### TASKS AND EXERCISES:
A. Return the passage on mountaineering altitude records word for word, starting at the words "For the world" and stopping after "the concept obsolete.".
B. Please pick up the passage on mountaineering altitude records where it ends and keep writing it.

### SUPPLIED PASSAGE:
+--
World altitude record (mountaineering)

For the world altitude record as it applies to aviation, see Flight altitude record.

In the history of mountaineering, the world altitude record referred to the highest point on the Earth's surface which had been reached, regardless of whether that point was an actual summit. The world summit record referred to the highest mountain to have been successfully climbed. The terms are most commonly used in relation to the history of mountaineering in the Himalaya and Karakoram ranges, though modern evidence suggests that it was not until the 20th century that mountaineers in the Himalaya exceeded the heights which had been reached in the Andes. The altitude and summit records rose steadily during the early 20th century until 1953, when the ascent of Mount Everest made the concept obsolete.
+--
### DATASET EXCERPT:
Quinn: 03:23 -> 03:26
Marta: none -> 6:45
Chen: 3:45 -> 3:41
+--
### THE RESPONSES:
A.
For the world altitude record as it applies to aviation, see Flight altitude record.

In the history of mountaineering, the world altitude record referred to the highest point on the Earth's surface which had been reached, regardless of whether that point was an actual summit. The world summit record referred to the highest mountain to have been successfully climbed. The terms are most commonly used in relation to the history of mountaineering in the Himalaya and Karakoram ranges, though modern evidence suggests that it was not until the 20th century that mountaineers in the Himalaya exceeded the heights which had been reached in the Andes. The altitude and summit records rose steadily during the early 20th century until 1953, when the ascent of Mount Everest made the concept obsolete.

B.
19th century and before

Llullaillaco was climbed by Incas before European exploration of the world's highest mountain ranges began

European exploration of the Himalaya began in earnest during the mid-19th century, and the earliest people known to have climbed in the range were surveyors of the Great Trigonometric Survey (GTS). During the 1850s and 1860s they climbed dozens of peaks of over 6,100 m (20,000 ft) and several of over 6,400 m (21,000 ft) in order to make observations, and it was during this period that claims to have ascended the highest point yet reached by man began to be made.[1]

Most of these early claims have now been rendered invalid by the discovery of the bodies of three children at the 6,739 m (22,110 ft) summit of Llullaillaco in South America: Inca sacrifices dated to around AD 1500.[2] There is no direct evidence that the Incas reached higher points, but the discovery of the skeleton of a guanaco on the summit ridge of Aconcagua (6,962 m, 22,841 ft) suggests that they also climbed on that mountain, and the possibility of Pre-Columbian ascents of South America's highest peak cannot be ruled out.[3]

In the Himalaya, meanwhile, yaks have been reported at heights of up to 6,100 m (20,000 ft) and the summer snow line can be as high as 6,500 m (21,300 ft). It is likely that local inhabitants went to such heights in search of game, and possibly higher while exploring trade routes, but they did not live there, and there is no evidence that they attempted to climb the summits of the Himalaya before the arrival of Europeans.[4]

Early claims of world altitude records are also muddied by incomplete surveying and lack of knowledge of local geography, which have led to reassessments of many of the heights which were originally claimed. In 1862 a khalasi (an Indian assistant of the GTS) climbed Shilla, a summit in Himachal Pradesh which was claimed to be over 7,000 m (23,000 ft) high. More recent surveys have, however, fixed its height at 6,111 m (20,049 ft).[5] Three years later William Johnson of the GTS claimed to have climbed a 7,284 m (23,898 ft) peak during an illicit journey into China, but the mountain he climbed has since been measured at 6,710 m (22,014 ft).[5]

Above 7,000 m

Graham, Boss and Kauffmann may have climbed to 30 ft below 7,338 m Kabru N in 1883; if true they set an altitude record which stood for 26 years.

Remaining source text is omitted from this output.